Yarınki Türkiye için ne yapmalıyız?

İnsan doğası bugünkü bir lirayı yarınki iki liraya tercih ediyor. Rasyonel olan bugünkü çıkarlarla yarınki çıkarları karşılaştırmaktır.

İkincisi, eğer başkasına ve topluma zarar verecek kadar yalnızca kendi çıkarımızı korumaya çalışırsak geleceğimizi riske atmış oluruz... Çünkü içinde bulunduğumuz gemi batarsa, biz de batarız. Bunun için ülke bütünlüğünü, toplumsal barışı, demokrasiyi ve hukukun üstünlüğünü kendi çıkarlarımızdan daha önde tutmalıyız.

Özetle siyasi tercihlerimizde uzun dönemli geleceğimizi dikkate almalıyız.

Demokrasi talebimiz olmalıdır...

Dikta rejimlerde, otokraside ekonomide büyüme sağlanabilir. Ancak bu büyüme sürdürülemez Şili'de Pinochet örneğinde yaşandı. Hem de büyümeden doğan gelir artışı yalnızca yandaşlara ve siyasi militanlara giderse gelir dağılımı bozulur. Kalıcı refah sağlanamaz. İşsizlik ve yoksulluk artar.

Demokrasi olmadan kalıcı bir refah sağlamak imkanı yoktur.

Türkiye gibi demokrasi kültürü olmayan ülkelerde demokrasi çok sık askıya alınabiliyor. Bu durumu darbelerde yaşadık. Dahası demokratik görünen sistemlerde çok hızlı otokrasiye dönüşebiliyor. Türkiye bunu da geçmişte yaşadı. Bugünlerde ise kritik eşikteyiz.

1946 seçimlerinde kullanılan liste usulü demokrasiye aykırı bir usuldü. Demokrat Parti'nin seçilmesi ile Türkiye tek parti sisteminden demokrasiye adım attı. Ne var ki DP, 1950 sonrasında 1954 ve 1957 seçimleri de liste usulüne göre yapıldı.

Temsil kabiliyeti olmayan bu sistem, oy oranına göre çok orantısız sandalye getiriyor ve Türkiye gibi demokrasinin ve demokrasi kültürünün oluşmadığı toplumlarda çoğunluğu alan siyasi partiler ''millî irade'' diye her türlü hukuksuzluğu ve antidemokratik uygulamayı yapma hakkını kendinde görebiliyor.

Cumhurbaşkanı danışmanının, Erdoğan Cumhurbaşkanı seçilirse ve muhalefet Meclis çoğunluğunu alırsa, istikrar için seçim yenilenir demesi, demokrasi tarifine uymaz.

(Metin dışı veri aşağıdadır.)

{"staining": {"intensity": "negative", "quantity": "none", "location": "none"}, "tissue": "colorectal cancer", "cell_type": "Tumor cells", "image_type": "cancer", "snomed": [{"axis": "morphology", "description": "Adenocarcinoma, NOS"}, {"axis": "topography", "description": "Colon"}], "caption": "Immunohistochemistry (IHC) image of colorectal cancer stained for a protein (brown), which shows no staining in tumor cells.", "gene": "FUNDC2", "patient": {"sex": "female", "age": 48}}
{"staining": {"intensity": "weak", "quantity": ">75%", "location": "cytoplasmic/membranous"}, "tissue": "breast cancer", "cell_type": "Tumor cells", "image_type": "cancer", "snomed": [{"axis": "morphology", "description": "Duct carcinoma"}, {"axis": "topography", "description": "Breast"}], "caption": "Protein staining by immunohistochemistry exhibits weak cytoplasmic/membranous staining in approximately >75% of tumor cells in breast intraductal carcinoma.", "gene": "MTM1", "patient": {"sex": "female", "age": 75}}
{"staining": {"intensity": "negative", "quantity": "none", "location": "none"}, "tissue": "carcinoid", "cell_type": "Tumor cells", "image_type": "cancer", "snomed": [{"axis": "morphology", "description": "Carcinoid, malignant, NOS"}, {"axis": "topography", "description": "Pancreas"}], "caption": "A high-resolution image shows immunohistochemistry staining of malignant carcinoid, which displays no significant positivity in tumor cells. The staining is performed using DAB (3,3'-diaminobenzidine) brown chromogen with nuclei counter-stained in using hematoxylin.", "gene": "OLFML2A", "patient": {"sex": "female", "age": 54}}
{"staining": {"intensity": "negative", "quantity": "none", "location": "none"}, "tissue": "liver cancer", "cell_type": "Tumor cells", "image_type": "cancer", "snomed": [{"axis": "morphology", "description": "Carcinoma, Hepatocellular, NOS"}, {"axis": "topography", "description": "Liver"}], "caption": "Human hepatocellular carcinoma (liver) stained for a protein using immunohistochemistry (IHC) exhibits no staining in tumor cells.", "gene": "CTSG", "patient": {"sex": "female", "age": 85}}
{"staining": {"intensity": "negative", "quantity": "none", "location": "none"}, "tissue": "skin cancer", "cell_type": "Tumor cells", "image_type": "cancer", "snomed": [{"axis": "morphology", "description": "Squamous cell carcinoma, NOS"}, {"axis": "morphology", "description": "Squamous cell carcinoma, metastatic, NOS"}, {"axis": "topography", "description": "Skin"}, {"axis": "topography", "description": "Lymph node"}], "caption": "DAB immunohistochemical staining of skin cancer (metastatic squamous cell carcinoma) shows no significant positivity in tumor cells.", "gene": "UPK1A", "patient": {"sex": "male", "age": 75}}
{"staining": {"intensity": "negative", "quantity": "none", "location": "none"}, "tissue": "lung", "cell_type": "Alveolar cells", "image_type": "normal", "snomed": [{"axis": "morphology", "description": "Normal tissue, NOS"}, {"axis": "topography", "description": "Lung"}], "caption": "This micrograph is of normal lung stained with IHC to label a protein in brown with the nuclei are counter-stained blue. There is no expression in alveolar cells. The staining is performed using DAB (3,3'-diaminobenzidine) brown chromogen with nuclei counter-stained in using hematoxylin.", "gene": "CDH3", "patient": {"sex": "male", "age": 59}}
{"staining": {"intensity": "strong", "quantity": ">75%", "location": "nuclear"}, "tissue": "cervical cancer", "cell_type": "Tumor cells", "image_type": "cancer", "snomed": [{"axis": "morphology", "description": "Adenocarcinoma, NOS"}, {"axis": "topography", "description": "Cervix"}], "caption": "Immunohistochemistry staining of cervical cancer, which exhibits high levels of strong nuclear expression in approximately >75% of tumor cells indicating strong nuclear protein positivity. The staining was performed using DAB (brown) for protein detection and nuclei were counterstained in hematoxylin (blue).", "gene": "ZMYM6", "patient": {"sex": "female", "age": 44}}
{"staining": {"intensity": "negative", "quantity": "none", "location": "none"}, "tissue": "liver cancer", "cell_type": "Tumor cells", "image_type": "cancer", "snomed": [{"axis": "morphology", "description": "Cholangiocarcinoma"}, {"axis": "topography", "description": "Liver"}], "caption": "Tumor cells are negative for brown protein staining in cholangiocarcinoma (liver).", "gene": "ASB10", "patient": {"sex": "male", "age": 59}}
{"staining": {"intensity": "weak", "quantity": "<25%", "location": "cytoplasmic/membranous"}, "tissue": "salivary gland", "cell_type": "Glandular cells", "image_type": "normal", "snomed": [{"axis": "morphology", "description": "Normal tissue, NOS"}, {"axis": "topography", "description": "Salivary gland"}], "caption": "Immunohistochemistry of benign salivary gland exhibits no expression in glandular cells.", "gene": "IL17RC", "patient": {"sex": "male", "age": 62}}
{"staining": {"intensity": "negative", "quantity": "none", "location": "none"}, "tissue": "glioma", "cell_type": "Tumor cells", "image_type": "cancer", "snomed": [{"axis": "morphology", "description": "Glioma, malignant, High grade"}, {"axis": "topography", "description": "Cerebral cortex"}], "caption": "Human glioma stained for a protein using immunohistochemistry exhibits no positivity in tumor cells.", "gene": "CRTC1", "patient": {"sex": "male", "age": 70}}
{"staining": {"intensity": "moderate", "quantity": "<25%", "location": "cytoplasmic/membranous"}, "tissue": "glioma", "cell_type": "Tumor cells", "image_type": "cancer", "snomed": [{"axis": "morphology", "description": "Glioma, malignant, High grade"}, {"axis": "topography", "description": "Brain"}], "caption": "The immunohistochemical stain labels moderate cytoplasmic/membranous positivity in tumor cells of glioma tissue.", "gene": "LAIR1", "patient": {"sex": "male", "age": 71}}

Cumhurbaşkanının ''kefenimizi giyerek çıktığımız bu zorlu yolda'' sözü de psikolojik olarak toplumu rahatsız eder. Demokrasi barış ve hoşgörü rejimidir. Kefen sözü bir kavga imajı yaratıyor. Demokratik hoşgörüye gölge düşürüyor.

HDP'nin de PKK'yı açıkça reddetmiyor olması demokrasi kültürüne zarar veriyor.

Siyasi partilerin hiç biri ön seçim yapmıyor. Demokraside halkın siyasi sürece katılması önce adayları seçmesiyle başlar.

Öte yandan, bütçeden halkın vergisini popülist amaçlı halka geri dağıtan iktidarlar, halkın parasını çarçur etmiş oluyorlar.

Bu nedenle siyasi iktidarlardan koli değil iş istemeliyiz.

Sürekli cari açık ve dış borç, hem ülkenin hem de toplumun geleceğini ipotek altına sokmak demektir. Dış borçlanma sağlandığı sürece kimse cari açığın farkına varmaz. Ancak cari açık mikrop gibidir. Bugün yaşadığımız gibi, zamanla istikrarı bozar. Kırılganlığı artırır. Yurt dışına daha yüksek oranda ve hacimde faiz çıkmasına neden olur. Bir gün net dış borç ödemek zorunda kalırsak, kaçınılmaz olarak fakirleşeceğiz.

Cari açığı ve dış borcu kullanarak, yarınımızı ipotek altına almak isteyenlere karşı dikkatli olmalıyız. Siyasi partilerin istikrar programlarını ve çözümlerini iyi analiz etmeliyiz.